## Your task
Please copy out the listing below, replacing "common name" with "vernacular name" and leaving everything else unchanged. Leave out the pictures.

═══ Exercise materials

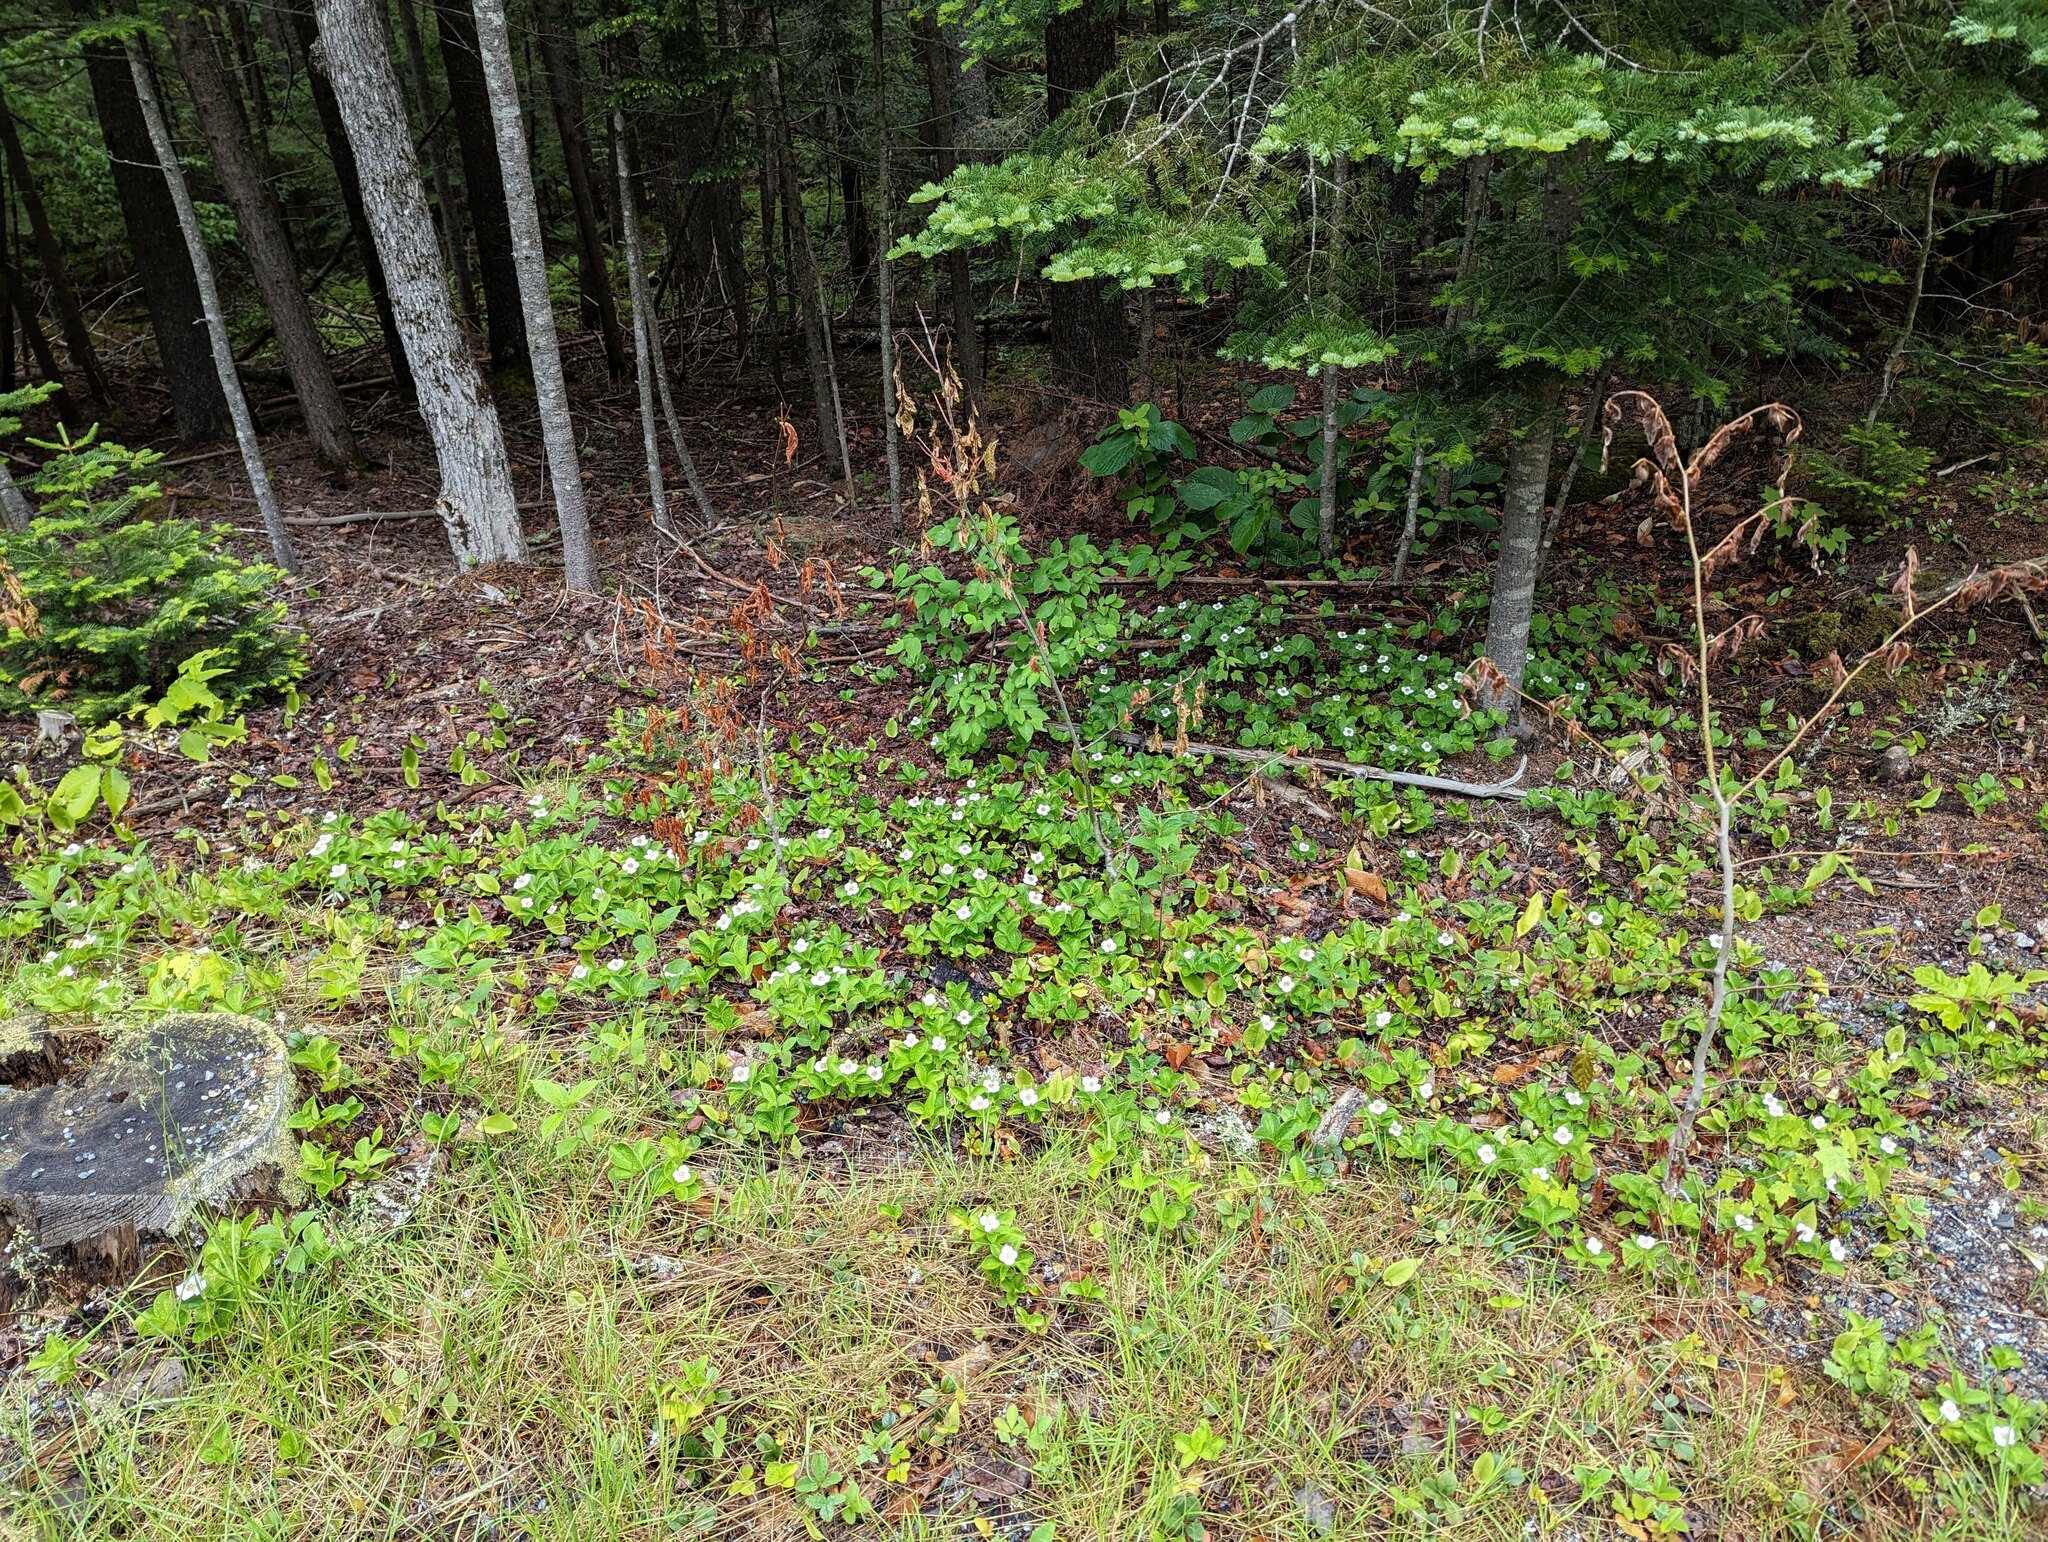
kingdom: Plantae
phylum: Tracheophyta
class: Magnoliopsida
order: Cornales
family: Cornaceae
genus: Cornus
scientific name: Cornus canadensis
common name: Creeping dogwood
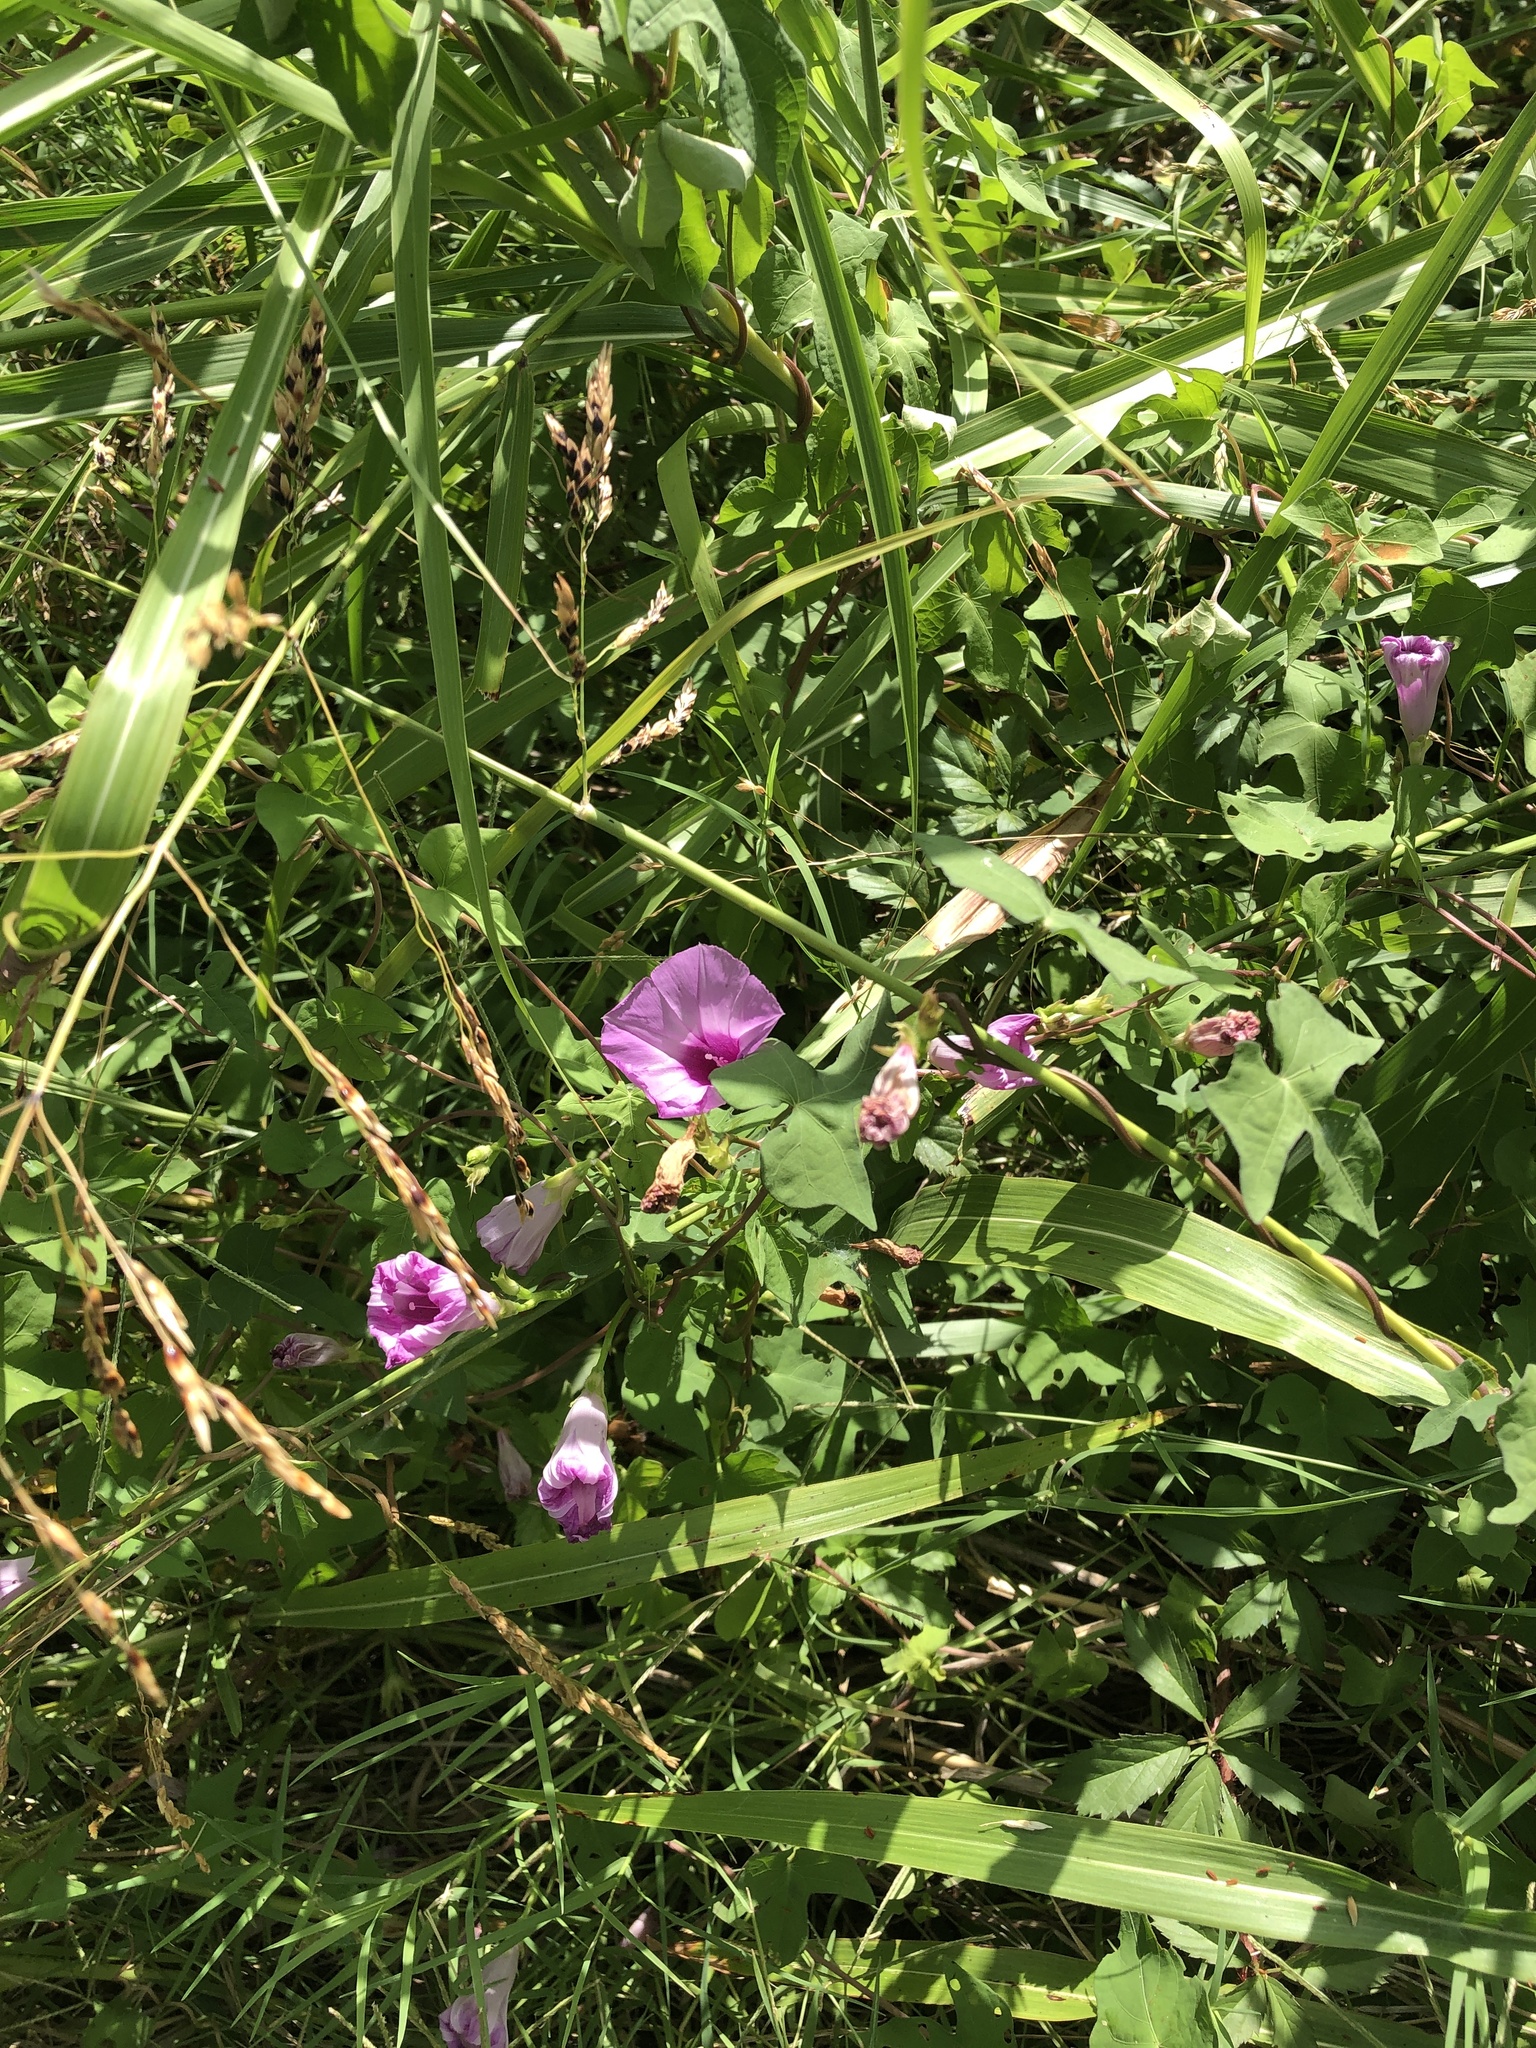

══════

## Exercise answer
kingdom: Plantae
phylum: Tracheophyta
class: Magnoliopsida
order: Cornales
family: Cornaceae
genus: Cornus
scientific name: Cornus canadensis
vernacular name: Creeping dogwood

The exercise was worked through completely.